══ Material for this exercise

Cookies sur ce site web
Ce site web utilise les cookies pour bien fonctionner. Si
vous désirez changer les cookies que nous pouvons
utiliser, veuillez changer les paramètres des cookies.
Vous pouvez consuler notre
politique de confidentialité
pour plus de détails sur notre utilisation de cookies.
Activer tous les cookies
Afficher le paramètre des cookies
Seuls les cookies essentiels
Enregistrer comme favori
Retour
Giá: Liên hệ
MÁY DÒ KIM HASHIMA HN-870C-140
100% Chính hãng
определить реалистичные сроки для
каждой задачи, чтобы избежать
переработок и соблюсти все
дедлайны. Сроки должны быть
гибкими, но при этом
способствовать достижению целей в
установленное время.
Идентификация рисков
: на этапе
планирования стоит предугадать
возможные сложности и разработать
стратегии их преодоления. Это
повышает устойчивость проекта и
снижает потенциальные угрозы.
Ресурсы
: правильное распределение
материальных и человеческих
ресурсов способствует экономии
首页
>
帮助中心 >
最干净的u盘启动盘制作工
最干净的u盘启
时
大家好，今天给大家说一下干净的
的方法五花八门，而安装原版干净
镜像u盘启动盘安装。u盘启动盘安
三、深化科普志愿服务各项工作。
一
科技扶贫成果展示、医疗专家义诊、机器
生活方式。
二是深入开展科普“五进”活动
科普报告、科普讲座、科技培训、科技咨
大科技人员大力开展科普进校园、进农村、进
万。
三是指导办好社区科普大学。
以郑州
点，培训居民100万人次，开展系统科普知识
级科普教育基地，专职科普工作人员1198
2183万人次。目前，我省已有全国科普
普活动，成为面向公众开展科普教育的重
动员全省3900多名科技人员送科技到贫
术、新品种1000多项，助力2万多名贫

════

**Exercise goal:**
Retype all the material above precisely, with no line left out.

**Result below:**
Cookies sur ce site web
Ce site web utilise les cookies pour bien fonctionner. Si
vous désirez changer les cookies que nous pouvons
utiliser, veuillez changer les paramètres des cookies.
Vous pouvez consuler notre
politique de confidentialité
pour plus de détails sur notre utilisation de cookies.
Activer tous les cookies
Afficher le paramètre des cookies
Seuls les cookies essentiels
Enregistrer comme favori
Retour
Giá: Liên hệ
MÁY DÒ KIM HASHIMA HN-870C-140
100% Chính hãng
определить реалистичные сроки для
каждой задачи, чтобы избежать
переработок и соблюсти все
дедлайны. Сроки должны быть
гибкими, но при этом
способствовать достижению целей в
установленное время.
Идентификация рисков
: на этапе
планирования стоит предугадать
возможные сложности и разработать
стратегии их преодоления. Это
повышает устойчивость проекта и
снижает потенциальные угрозы.
Ресурсы
: правильное распределение
материальных и человеческих
ресурсов способствует экономии
首页
>
帮助中心 >
最干净的u盘启动盘制作工
最干净的u盘启
时
大家好，今天给大家说一下干净的
的方法五花八门，而安装原版干净
镜像u盘启动盘安装。u盘启动盘安
三、深化科普志愿服务各项工作。
一
科技扶贫成果展示、医疗专家义诊、机器
生活方式。
二是深入开展科普“五进”活动
科普报告、科普讲座、科技培训、科技咨
大科技人员大力开展科普进校园、进农村、进
万。
三是指导办好社区科普大学。
以郑州
点，培训居民100万人次，开展系统科普知识
级科普教育基地，专职科普工作人员1198
2183万人次。目前，我省已有全国科普
普活动，成为面向公众开展科普教育的重
动员全省3900多名科技人员送科技到贫
术、新品种1000多项，助力2万多名贫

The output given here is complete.